So there I am, thinking about the possibilities of QR codes for a guerrilla sticker campaign round London when I actually see one in the wild…
There, on a phone box near Russell Square, just round the corner from the Perseverance, is a code accompanied by the number 0107 010 6443 01 (arranged vertically in those blocks).
The code itself, when decoded, is the same number represented as 0107010644301.
I have no idea what this refers to. I’ve been unable to turn up anything on Google or anything related to phone numbers. Possibly you’re now reading this page because you’re similarly looking, or perhaps you’re Googling your own work to see if it’s been picked up on. Let me know.
Anyway, so why am I thinking about QR codes? Well, at the end of August a billboard advertising the DVD release of zombie movie “28 Weeks Later” appeared in London’s Shoreditch.
Unusually for the genre, there was no strap-line, no star-billing and no blown-up stills or digitally enhanced cleavage. There was simply a large and striking pattern of black and white dots with a “28 Weeks Later” URL beneath it.
For those in the know, of whom many of us will have been eagerly awaiting such a poster, it was clearly a QR code.
Standing for “Quick Response,” QR codes originated in Japan and have gained some traction in the US and Switzerland. Point a camera phone at the code and – with the correct software installed (just go to kaywa.com) – you’re taken to anything from text you can save instantly to your phone to a link to a mobile site. They’re “real world hyperlinks.”

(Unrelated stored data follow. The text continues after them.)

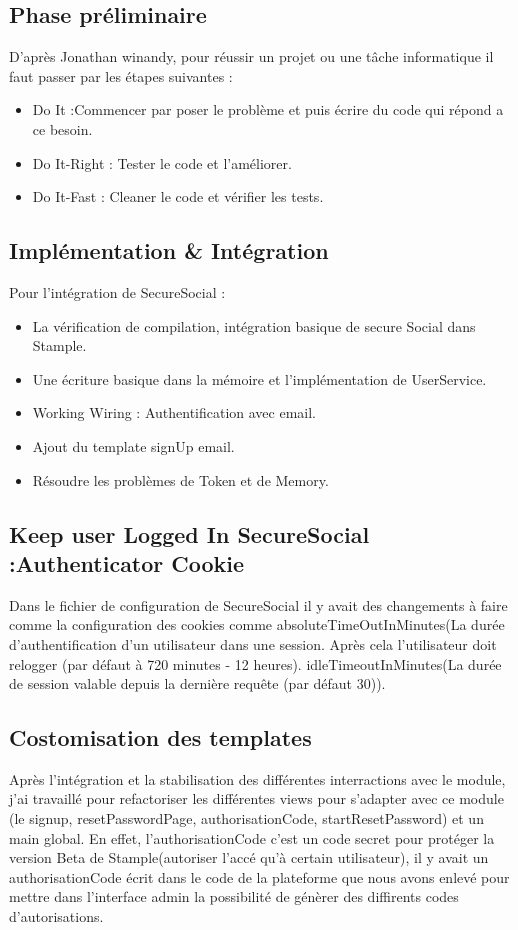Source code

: \documentclass[12pt,oneside,a4paper]{article}
\begin{document}
\subsection{Phase préliminaire}
D'après Jonathan winandy, pour réussir un projet ou une tâche informatique il faut passer par les étapes suivantes :
\begin{itemize}

\item Do It :Commencer par poser le problème et puis écrire du code qui répond a ce besoin.  
\item Do It-Right : Tester le code et l'améliorer.
\item Do It-Fast : Cleaner le code et vérifier les tests.
\end{itemize}
\subsection{Implémentation \& Intégration}

Pour l'intégration de SecureSocial :
\begin{itemize}
\item La vérification de compilation, intégration basique de secure Social dans Stample.
\item Une écriture basique dans la mémoire et l'implémentation de UserService.
\item Working Wiring : Authentification avec email.
\item Ajout du template signUp email.
\item Résoudre les problèmes de Token et de Memory.
\end{itemize}
\subsection{Keep user Logged In SecureSocial :Authenticator Cookie}
Dans le fichier de configuration de SecureSocial il y avait des changements à faire comme la configuration des cookies comme absoluteTimeOutInMinutes(La durée d'authentification d'un utilisateur dans une session. Après cela l'utilisateur doit relogger (par défaut à 720 minutes - 12 heures).
idleTimeoutInMinutes(La durée de session valable depuis la dernière requête (par défaut 30)).
\subsection{Costomisation des templates}
Après l'intégration et la stabilisation des différentes interractions avec le module, j'ai travaillé pour refactoriser les différentes views pour s'adapter avec ce module (le signup, resetPasswordPage, authorisationCode, startResetPassword) et un main global.
En effet, l'authorisationCode c'est un code secret pour protéger la version Beta de Stample(autoriser l'accé qu'à certain utilisateur), il y avait un authorisationCode écrit dans le code de la plateforme que nous avons enlevé pour mettre dans l'interface admin la possibilité de génèrer des diffirents codes d'autorisations.
\end{document}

The billboard, which thanks to Crackunit I now know was designed by the admirably geeky Gia Milinovich (“I’ve been dorking out about QR codes for a little while now”), is one of a handful of UK sightings to date.
This, though, was the first example of their use in the UK for marketing. Non-marketing examples in Japan and elsewhere include usage on food packaging and on business cards, and these will inevitably arrive here soon (though of course, not till the software comes as standard on phones other than the N95).
Elsewhere in the UK, EMAP placed QR codes in metal magazine Kerrang last year and a recent remix of the Pet Shop Boys’ anti-ID card anthem “Integral” presents a video laced with codes, all linking to articles providing context on the ID card debate.
What all these executions have in common is exclusivity. Shoreditch is still an enclave of perceived post-Nathan Barley techno-cool, metal fans will always embrace an outsider status and concealing a layer of hidden information in a video makes an instant club out of those who get it as well as ramming home the privacy point.
It’s to gain this niche exclusive appeal that QR codes have a limited marketing life. Exclusivity breeds buzz. “Want to spread the virus and be part of the latest craze?” asks the “28 Weeks Later” site, relating the viral theme of the movie to the marketing device.
So, back to where I came in, leaving the pub after lunch…
I was thinking there may be a good little window for some guerrilla marketing here – particularly for music marketing and particularly in urban centres – before QR codes become as common place as barcodes or the idea is worn out.
Now, I haven’t thought about the concept of hobo signs/hobo symbols since an afternoon with Matt Jones years ago, but then they cropped up in an episode of the truly excellent Mad Men. And it occurs to me that this is what QR codes could briefly be – hobo signs for techno tribes, your young urban hipper-than-thou audience. You can hide any message you like in QR, and hide it in plain sight.
So, if you’re trying to reach a young techno-literate audience in this initial under-the-radar period, work fast. Get a sheaf of blank stickers, generate some codes, and get them to your street teams now.